Sergio Gasparrini, il presidente dell’Aran, è pronto ad aprire la trattativa con i sindacati per il rinnovo dei contratti statali. L’agenzia tratterà a nome del governo: la prossima settimana ci sarà la convocazione delle sigle per un primo incontro. Il negoziato, però, sarà tutt’altro che semplice e soprattutto non sarà breve, perché su alcuni temi le posizioni sono ancora distanti. La prima questione su cui bisognerà mettersi d’accordo è l’aumento degli stipendi dei dipendenti pubblici: gli 85 euro medi lordi mensili andranno nella componente fissa del compenso o una parte potrà essere erogata come premio di risultato? Per Antonio Foccillo, segretario confederale Uil, non ci sono dubbi: vanno computati nel tabellare. «Lo richiede il rispetto sostanziale dell’accordo che abbiamo firmato il 30 novembre dello scorso anno con il governo», ha dichiarato, come riportato da Il Messaggero. Nell’atto di indirizzo firmato dal ministro della Funzione pubblica Marianna Madia, inviato all’Aran, l’indicazione è differente.
La questione è di risorse: quelle già disponibili servono per la rivalutazione delle componenti stipendiali o fisse, mentre nuove risorse vanno destinate ai trattamenti accessori legati alla performance o alle condizioni di lavoro. Ma con 1,2 miliardi di euro per il rinnovo dei contratti statali l’aumento tabellare medio garantito è di 42-43 euro, quindi la parte rimanente per arrivare agli 85 euro dovrà arrivare con la prossima legge di bilancio. (agg. di Silvana Palazzo)
Sul fronte dei contratti statali e del loro rinnovo arriva la nuova brusca criticità sollevata dal sindacato Usb che non ci sta alle cifre che sembrano uscire da Palazzo Vidoni per l’aumento del Settore Pubblico. Con un lungo comunicato il sindacato obbietta al ministro Madia un sblocco contratti con risorse troppo residue per poter reggere l’urto di tutte le richieste che arriveranno dai vari dipendenti pubblici. «Il ministro Madia ha inviato all’Aran la direttiva per avviare il rinnovo dei contratti dei lavoratori del pubblico impiego fermi dal 2009. Il primo dato che emerge è che le risorse stanziate non sono sufficienti nemmeno per rispondere all’impegno assunto con il protocollo del 30 novembre 2016 tra governo e sindacati complici, i famosi 85 euro medi lordi a regime nel 2018, dopo nove anni di blocco contrattuale. Su un reddito di € 21.000,00 l’incremento dell’1,45% previsto attualmente corrisponde a € 25,37 lordi mensili».

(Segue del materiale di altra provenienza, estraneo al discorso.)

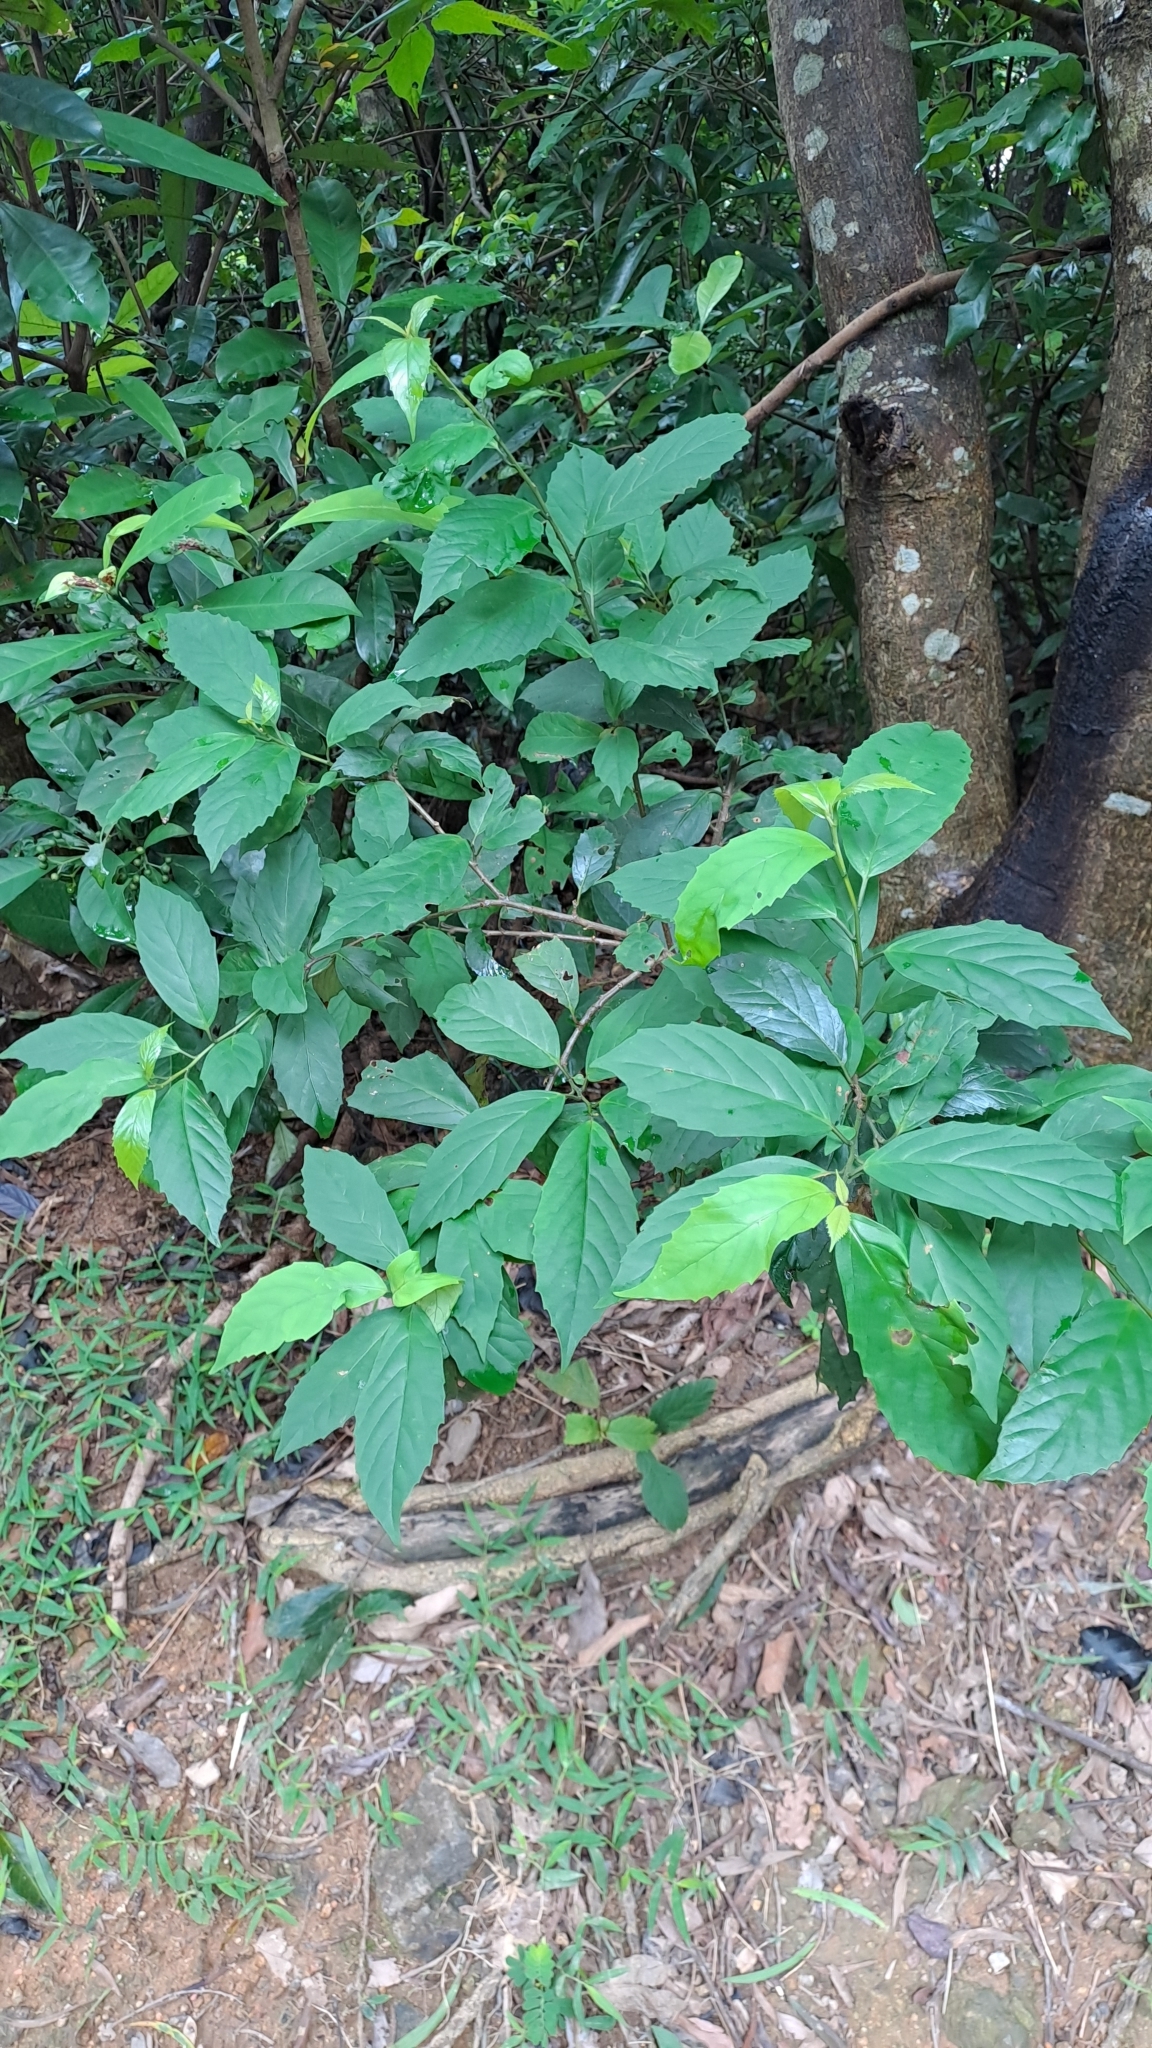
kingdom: Plantae
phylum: Tracheophyta
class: Magnoliopsida
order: Ericales
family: Primulaceae
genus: Maesa
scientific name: Maesa perlaria
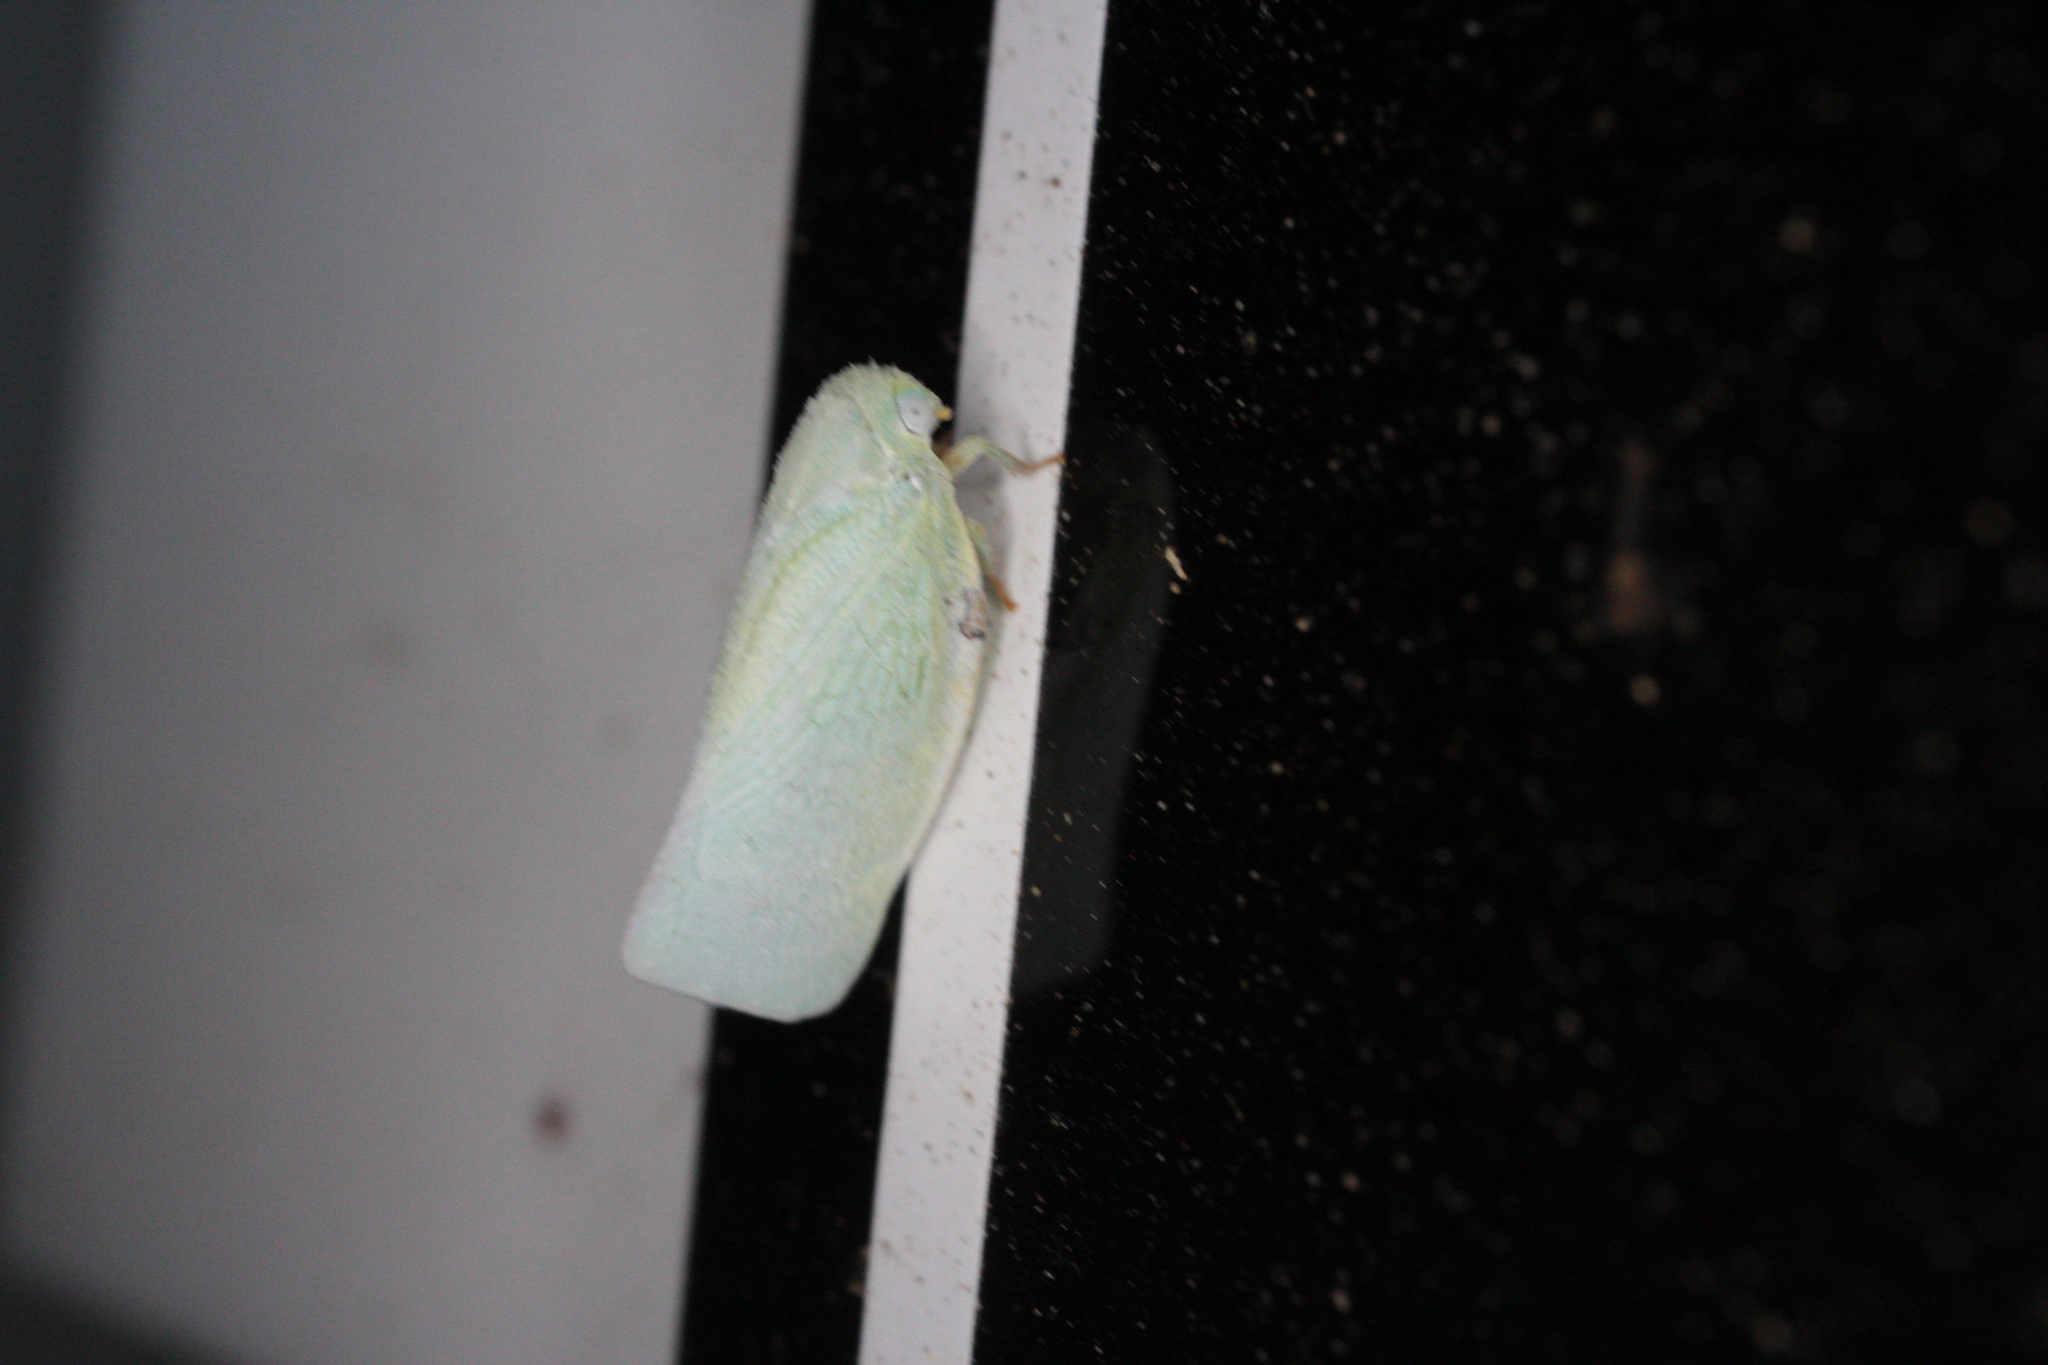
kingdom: Animalia
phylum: Arthropoda
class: Insecta
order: Hemiptera
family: Flatidae
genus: Flatormenis
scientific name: Flatormenis proxima
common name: Northern flatid planthopper
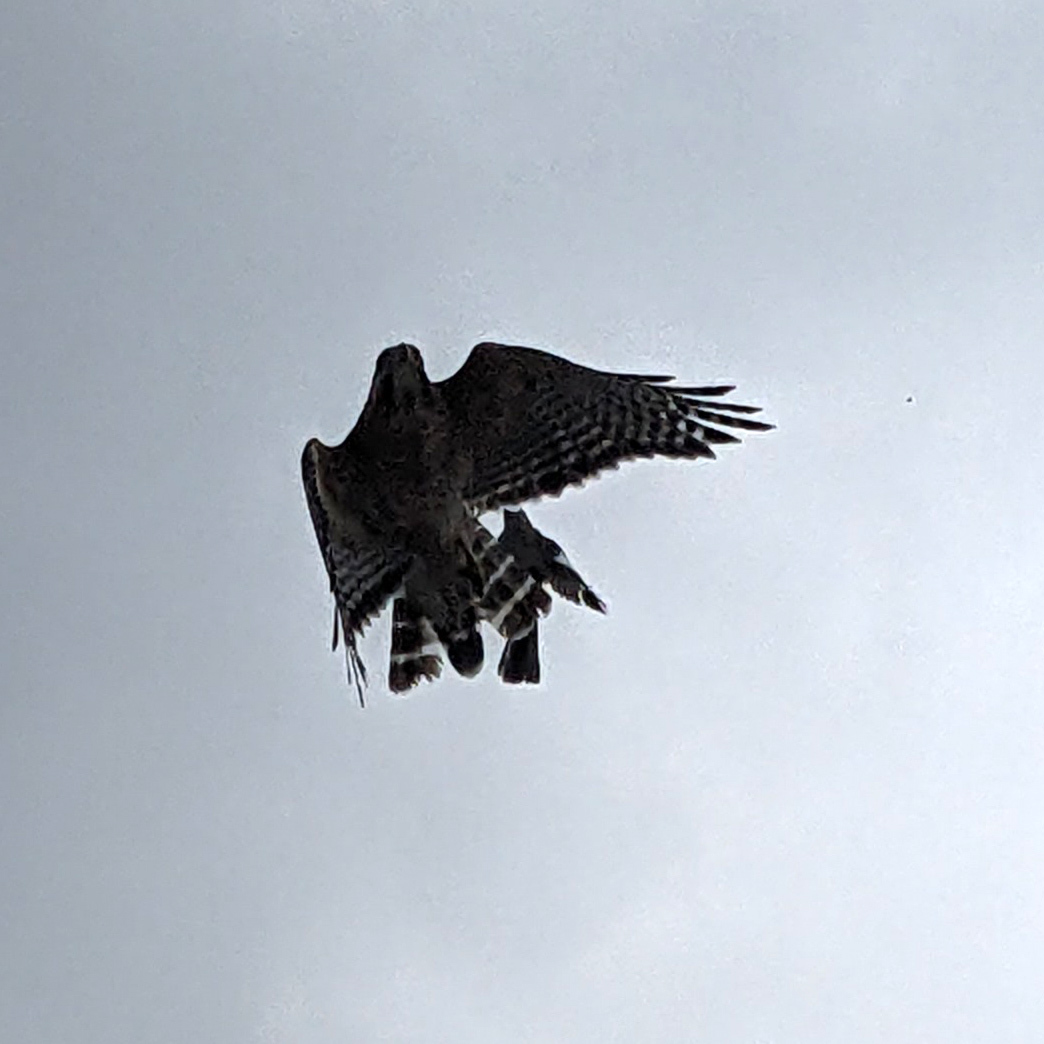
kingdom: Animalia
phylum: Chordata
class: Aves
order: Passeriformes
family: Mimidae
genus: Mimus
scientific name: Mimus polyglottos
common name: Northern mockingbird
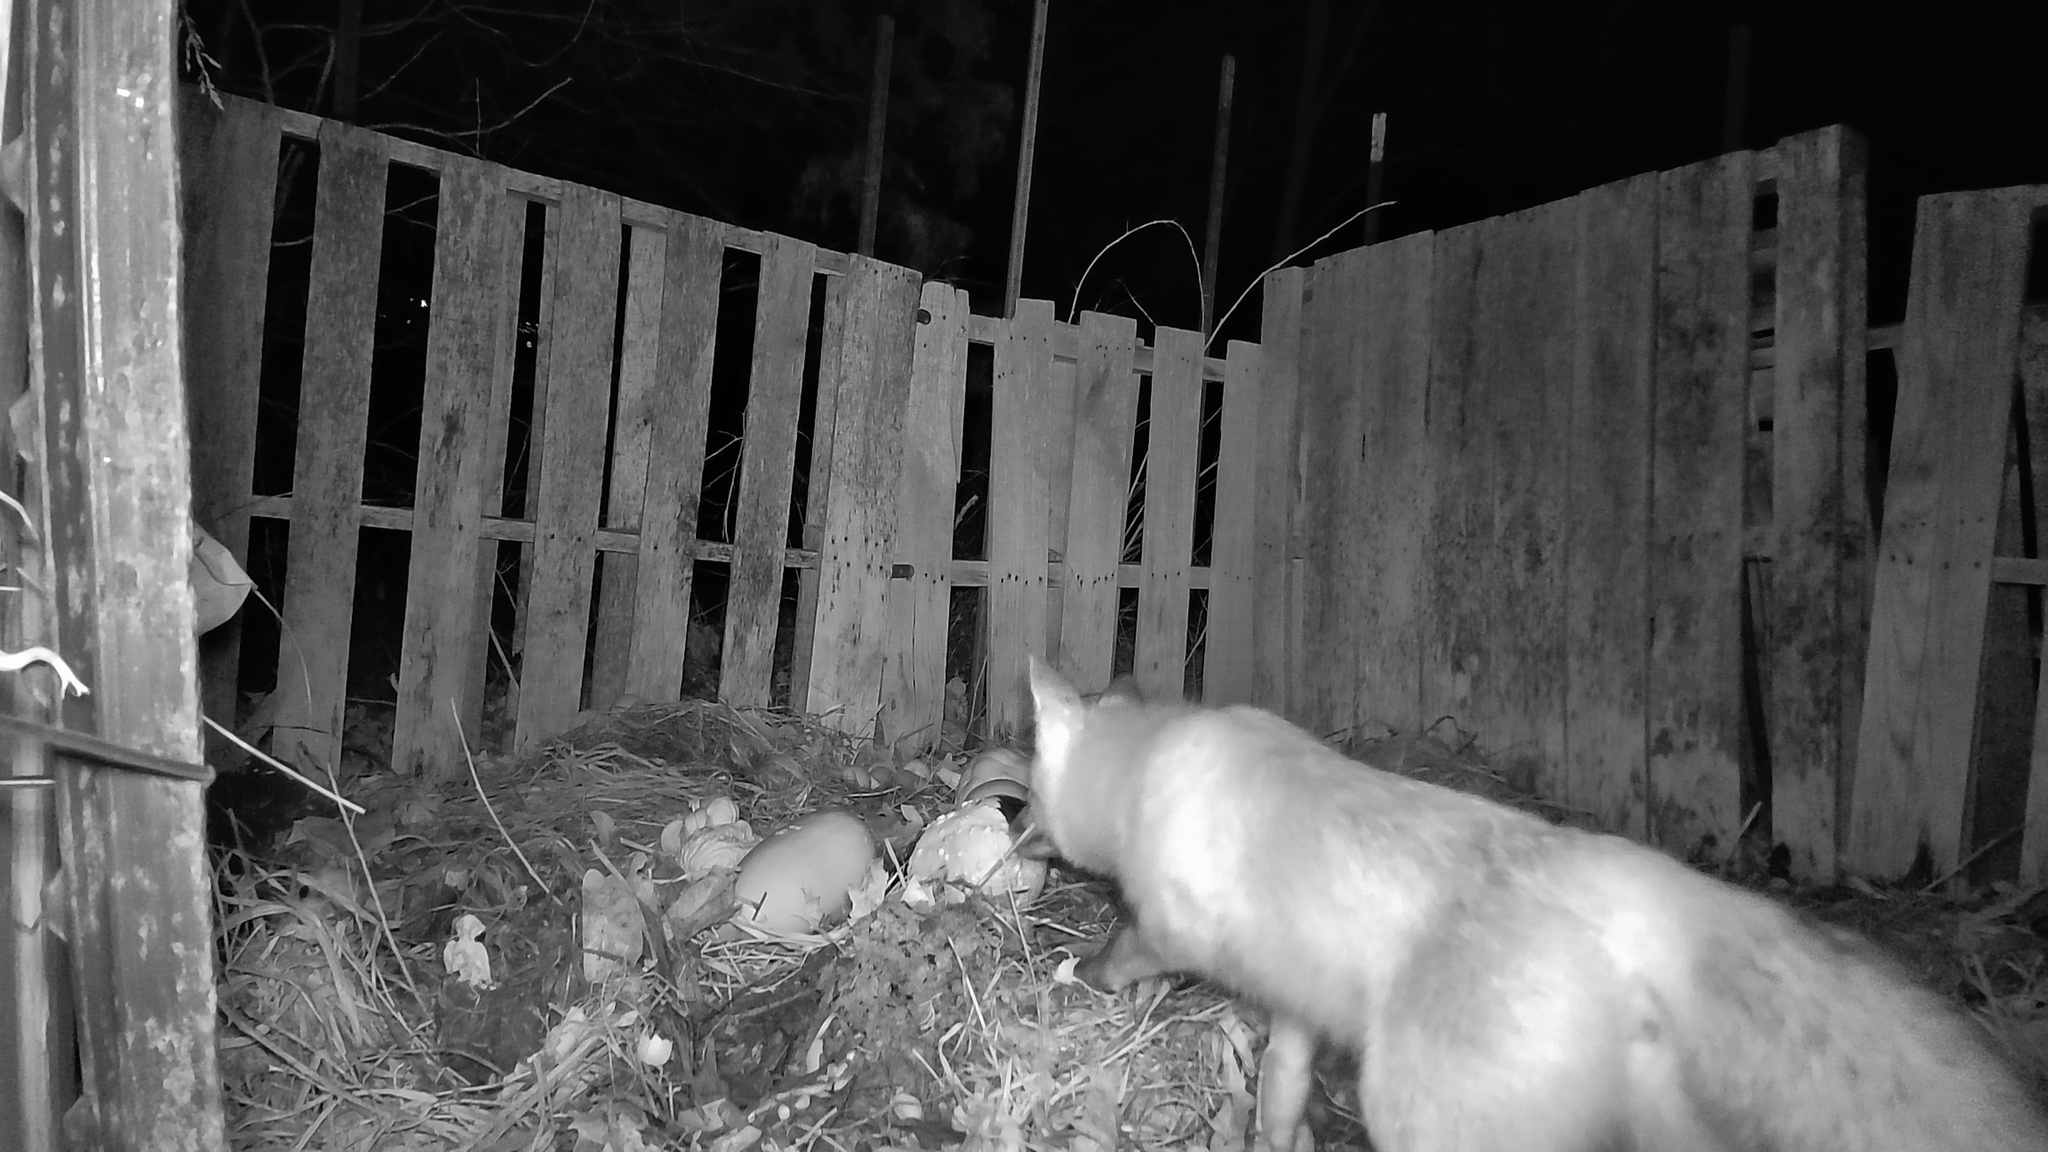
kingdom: Animalia
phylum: Chordata
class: Mammalia
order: Carnivora
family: Canidae
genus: Vulpes
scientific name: Vulpes vulpes
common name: Red fox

Usb ce ne ha per tutti però, visto che l’attacco è diretto anche contro i sindacati nazionali che non avrebbero fatto tutto quanto in loro possesso per “fermare” la proposta del Governo: «Quella di CGIL-CISL-UIL è stata una vera marchetta elettorale per sostenere il governo Renzi nel referendum costituzionale del 4 dicembre, finito con la disfatta dei sostenitori del SI’ e con l’ennesima figuraccia di chi negli anni ha anteposto interessi politici e di sopravvivenza alla tutela dei lavoratori».
Secondo il giovane sindacato, bisogna attendere la prossima Legge di Stabilità per verificare se davvero le risorse mancanti saranno completata per garantire i famosi 85 euro: «USB andrà all’Aran forte di una Piattaforma contrattuale che chiede 300 euro mensili di aumento uguali per tutti, la costituzione dell’area unica per superare il mansionismo e i limiti imposti per legge alla crescita professionale ed economica dei lavoratori, a cominciare da quelli delle aree inferiori, la riduzione dell’orario di lavoro a 32 ore settimanali a parità di retribuzione, la trasformazione del salario accessorio in retribuzione certa e stabile», sarebbe la ricetta di Usb, lontano anni luce dalle risorse attuali e dagli accordi finora presentati dal governo ai sindacati.